LKOC’s Annetta Kinnicutt aka lead teacher and thrifty recycling queen (“If you can’t get rid of it, put a plant in it!”) is showing them how to pad clay pots using her shredded financial records from home.
A retired teacher, she un-retires every day she comes to WCCC.
“I always had a garden of some kind outside my classrooms,” she recalls, adding that her current students should easily find jobs at hydroponic nurseries scattered across the island - or at least know how to grow food for their own family in a small space. “Grow plants, grow people. Create a life, feed people,” is her theme.
The program also aims to help them gain the confidence needed to deal with real-life problems, Kinnicutt says. “Take the slim harvest of sweet potatoes we dug up yesterday. Maybe it was a mistake, and they should try a different tack next time.”
Staff from Lanakila (Meals on Wheels) and from the state hospital in Kaneohe have come calling, meanwhile, and it looks like the women will be creating smaller hydroponic systems for them soon.

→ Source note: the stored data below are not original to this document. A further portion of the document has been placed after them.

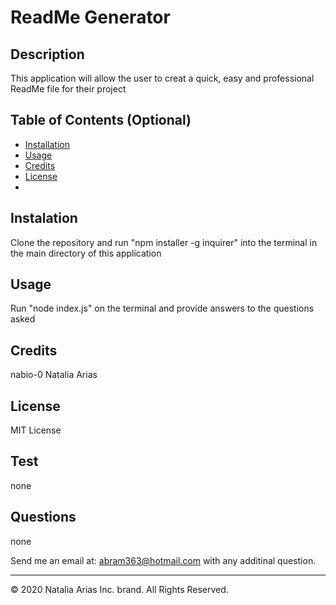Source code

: # ReadMe Generator


## Description

This application will allow the user to creat a quick, easy and professional ReadMe file for their project


## Table of Contents (Optional)

* [Installation](#installation)
* [Usage](#usage)
* [Credits](#credits)
* [License](#license)
* 

## Instalation
    
Clone the repository and run "npm installer -g  inquirer" into the terminal in the main directory of this application


## Usage
    
Run "node index.js" on the terminal and provide answers to the questions asked


## Credits
    
nabio-0
Natalia Arias


## License
    
MIT License


## Test
    
none


## Questions

none

Send me an email at: abram363@hotmail.com with any additinal question.


---
© 2020 Natalia Arias Inc. brand. All Rights Reserved.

That could expand to building home-garden systems.
“We have loving hands and enthusiasm,” Patterson says, “and 75 percent of the programs come from community resources.”
As the work bus trundles back up the hill, Sarah Whitford agrees, adding, “All those who help us - it helps us to see we’re not forgotten, even though we’ve made single or multiple mistakes.”
Waiawa Correctional Facility also has a horticulture program, run by a paid farm manager with work-line labor. Though it doesn’t generate the emotional testimony of the women of WCCC, warden Jodie Maesaka says the men produce enough lettuce to share with Halawa and OCCC prisons, and sometimes to outside groups.
“The men are proud of the farm and they even brag about it,” she says, “especially when the harvest goes to the homeless shelters.”